EX-5.1 2 d1276602_ex5-1.htm d1276602_ex5-1.htm
Exhibit 5.1


 
SEWARD & KISSEL LLP
ONE BATTERY PARK PLAZA
NEW YORK, NEW YORK  10004
 
     
WRITER'S DIRECT DIAL
   
TELEPHONE:  (212)  574-1200
FACSIMILE:  (212) 480-8421
WWW.SEWKIS.COM
1200 G STREET, N.W.
WASHINGTON, D.C. 20006
TELEPHONE:  (202) 737-8833
FACSIMILE:  (202) 737-5184



May 4, 2012

Seanergy Maritime Holdings Corp.
1-3 Patriarchou Grigoriou
16674 Glyfada
Athens, Greece

Re:           Seanergy Maritime Holdings Corp.

Ladies and Gentlemen:

We have acted as counsel to Seanergy Maritime Holdings Corp. (the "Company") in connection with the Company's registration statement on Form F-1 (File No. 333–180444) (the "Registration Statement") as filed with the U.S. Securities and Exchange Commission (the "Commission"), relating to the registration under the U.S. Securities Act of 1933, as amended (the "Securities Act"), of 4,641,620 shares of the Company's common stock, par value $0.0001 per share (the "Shares") to be offered by the selling shareholders set forth in the Registration Statement.
 
We have examined originals or copies, certified or otherwise identified to our satisfaction, of: (i) the Registration Statement; (ii) the prospectus of the Company (the "Prospectus") included in the Registration Statement; and (iii)  such corporate documents and records of the Company and such other instruments, certificates and documents as we have deemed necessary or appropriate as a basis for the opinions hereinafter expressed. In such examinations, we have assumed the authenticity of all documents submitted to us as originals, the conformity to original documents of all documents submitted to us as copies or drafts of documents to be executed, the genuineness of all signatures and the legal competence or capacity of persons or entities to complete the execution of documents.
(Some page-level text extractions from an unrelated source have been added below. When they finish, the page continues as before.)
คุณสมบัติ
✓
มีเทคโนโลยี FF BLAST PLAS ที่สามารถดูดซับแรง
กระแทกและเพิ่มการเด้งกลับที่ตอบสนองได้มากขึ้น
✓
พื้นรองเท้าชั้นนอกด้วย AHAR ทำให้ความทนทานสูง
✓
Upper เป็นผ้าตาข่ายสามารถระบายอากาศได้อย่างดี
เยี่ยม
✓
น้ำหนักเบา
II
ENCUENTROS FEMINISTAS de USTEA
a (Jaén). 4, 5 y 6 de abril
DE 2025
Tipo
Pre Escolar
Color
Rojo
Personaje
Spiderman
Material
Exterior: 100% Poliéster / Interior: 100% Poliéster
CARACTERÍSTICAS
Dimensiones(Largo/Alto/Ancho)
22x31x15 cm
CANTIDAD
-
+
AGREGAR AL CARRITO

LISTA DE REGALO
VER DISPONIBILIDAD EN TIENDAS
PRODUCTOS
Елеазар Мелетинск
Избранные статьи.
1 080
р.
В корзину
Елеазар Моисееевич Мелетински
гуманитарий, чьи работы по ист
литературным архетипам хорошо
As to various questions of fact which are material to the opinions hereinafter expressed, we have relied upon statements or certificates of public officials, directors of the Company and others.
 
Based upon and subject to the foregoing, and having regard to such other legal considerations which we deem relevant, we are of the opinion that under the laws of the Republic of the Marshall Islands, the Shares have been duly authorized, and are validly issued, fully paid and non-assessable.
 
This opinion is limited to the laws of the Republic of the Marshall Islands as in effect on the date hereof.
 

 
 

 
Seanergy Maritime Holdings Corp.
May 4, 2012
Page 2 of 2


We hereby consent to the filing of this opinion as an exhibit to the Registration Statement, and to each reference to us and the discussions of advice provided by us under the headings "Legal Matters" in the Prospectus, without admitting we are "experts" within the meaning of the Securities Act, or the rules and regulations of the Commission promulgated thereunder with respect to any part of the Registration Statement.